Aus vielerlei Gründen, oft aus Unwissenheit, würden viele junge Eltern die Unterstützungsarbeit nach der Geburt, die auch mit Eigenkosten verbunden sein kann, nicht in Anspruch nehmen. „Das ist schade. Gerade in der Wochenbettzeit ist der Erfahrungsschatz unserer Frauen wertvoll“, meint Cmolik im KURIER-Gespräch.

Ausbildungsplätze

Für sie hat die Corona-Zeit aber auch viel Positives in die Geburtskliniken gebracht. „Weil Verwandtenbesuche nicht erlaubt sind, stehen die Frauen unter weit weniger Stress. Brustentzündungen sind fast verschwunden, die Stillverläufe weit optimaler als vor Corona“, erzählt Cmolik. Ihr Wunsch: „Wenn es etwas gibt, das beibehalten werden soll, dann die Ruhe auf den Geburtenstationen.“ Für ihre Arbeit als Funktionärin hat Cmolik das Wohl und die ordentliche Bezahlung ihrer Kolleginnen im Blick, aber vor allem auch die Schaffung neuer Ausbildungsplätze. Dafür werde sie sich bei den Gesundheitspolitikern einsetzen.

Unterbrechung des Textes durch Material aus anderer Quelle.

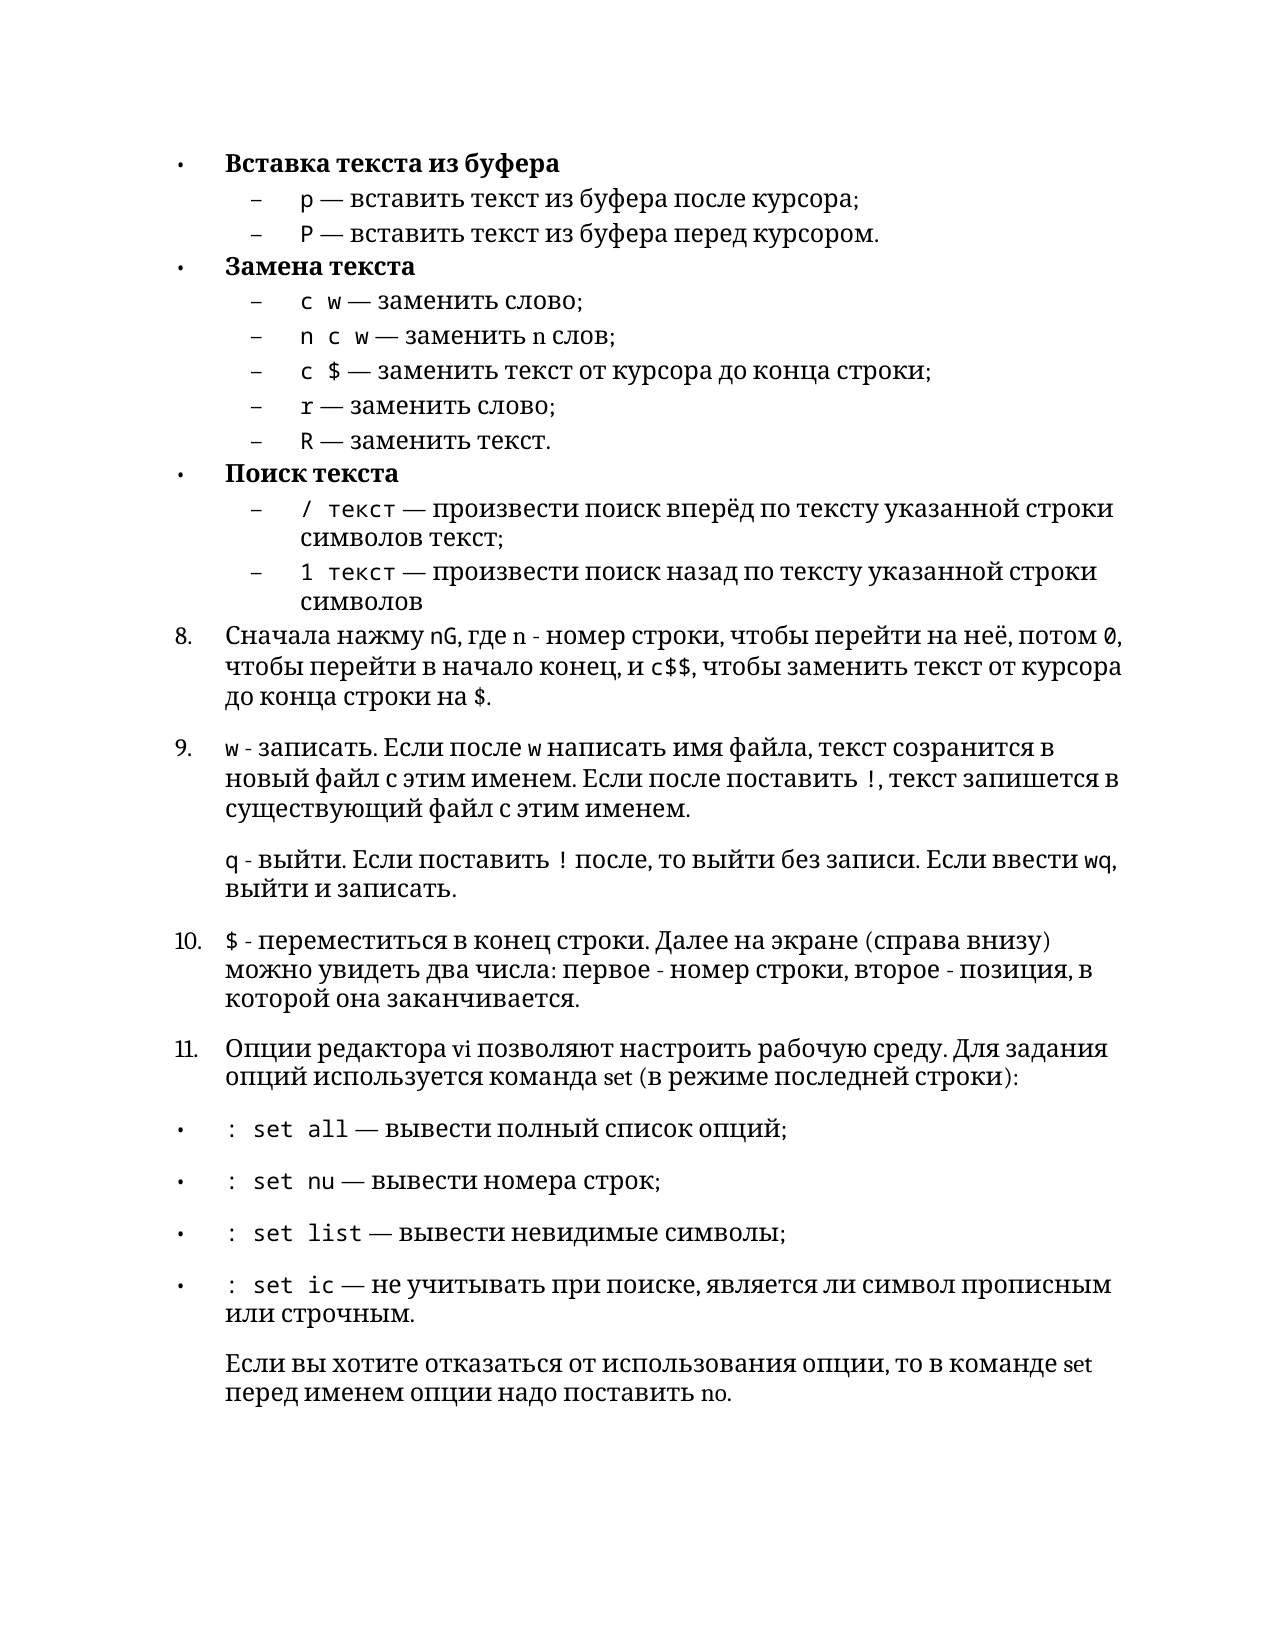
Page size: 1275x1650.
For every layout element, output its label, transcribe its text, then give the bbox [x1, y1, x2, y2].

list : set all — вывести полный список опций; [175, 1113, 1125, 1144]
list w - записать. Если после w написать имя файла, текст созранится в новый файл с этим именем. Если после поставить !, текст запишется в существующий файл с этим именем. [175, 732, 1125, 823]
list : set nu — вывести номера строк; [175, 1165, 1125, 1196]
list 1 текст — произвести поиск назад по тексту указанной строки символов [250, 556, 1125, 616]
list Замена текста [175, 252, 1125, 281]
list n c w — заменить n слов; [250, 320, 1125, 351]
list c $ — заменить текст от курсора до конца строки; [250, 355, 1125, 386]
list : set ic — не учитывать при поиске, является ли символ прописным или строчным. [175, 1269, 1125, 1329]
list Если вы хотите отказаться от использования опции, то в команде set перед именем опции надо поставить no. [175, 1350, 1125, 1407]
list Вставка текста из буфера [175, 150, 1125, 179]
list p — вставить текст из буфера после курсора; [250, 182, 1125, 214]
list Сначала нажму nG, где n - номер строки, чтобы перейти на неё, потом 0, чтобы перейти в начало конец, и с$$, чтобы заменить текст от курсора до конца строки на $. [175, 620, 1125, 711]
list / текст — произвести поиск вперёд по тексту указанной строки символов текст; [250, 492, 1125, 552]
list R — заменить текст. [250, 425, 1125, 456]
list $ - переместиться в конец строки. Далее на экране (справа внизу) можно увидеть два числа: первое - номер строки, второе - позиция, в которой она заканчивается. [175, 925, 1125, 1014]
list Поиск текста [175, 460, 1125, 489]
list P — вставить текст из буфера перед курсором. [250, 217, 1125, 249]
list r — заменить слово; [250, 390, 1125, 421]
list : set list — вывести невидимые символы; [175, 1217, 1125, 1248]
list q - выйти. Если поставить ! после, то выйти без записи. Если ввести wq, выйти и записать. [175, 844, 1125, 904]
list Опции редактора vi позволяют настроить рабочую среду. Для задания опций используется команда set (в режиме последней строки): [175, 1034, 1125, 1092]
list c w — заменить слово; [250, 285, 1125, 316]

Ein Argument lieferte ihr zu Jahresbeginn der Rechnungshof. Der kritisierte, dass es in NÖ und Wien nicht nur Nachholbedarf bei der medizinischen Betreuung Neugeborener gibt. Auch die Zahl der Hebammen ist zu gering. Werden für Österreich 26 Hebammen pro 1.000 Lebendgeburten ausgewiesen, liegt der OECD-Schnitt bei 35.

„Ausbildungsplätze sind teuer. In Niederösterreich schließen jährlich rund 20 Frauen die dreijährige Ausbildung ab“, hofft Cmolik, dass es bald mehr werden.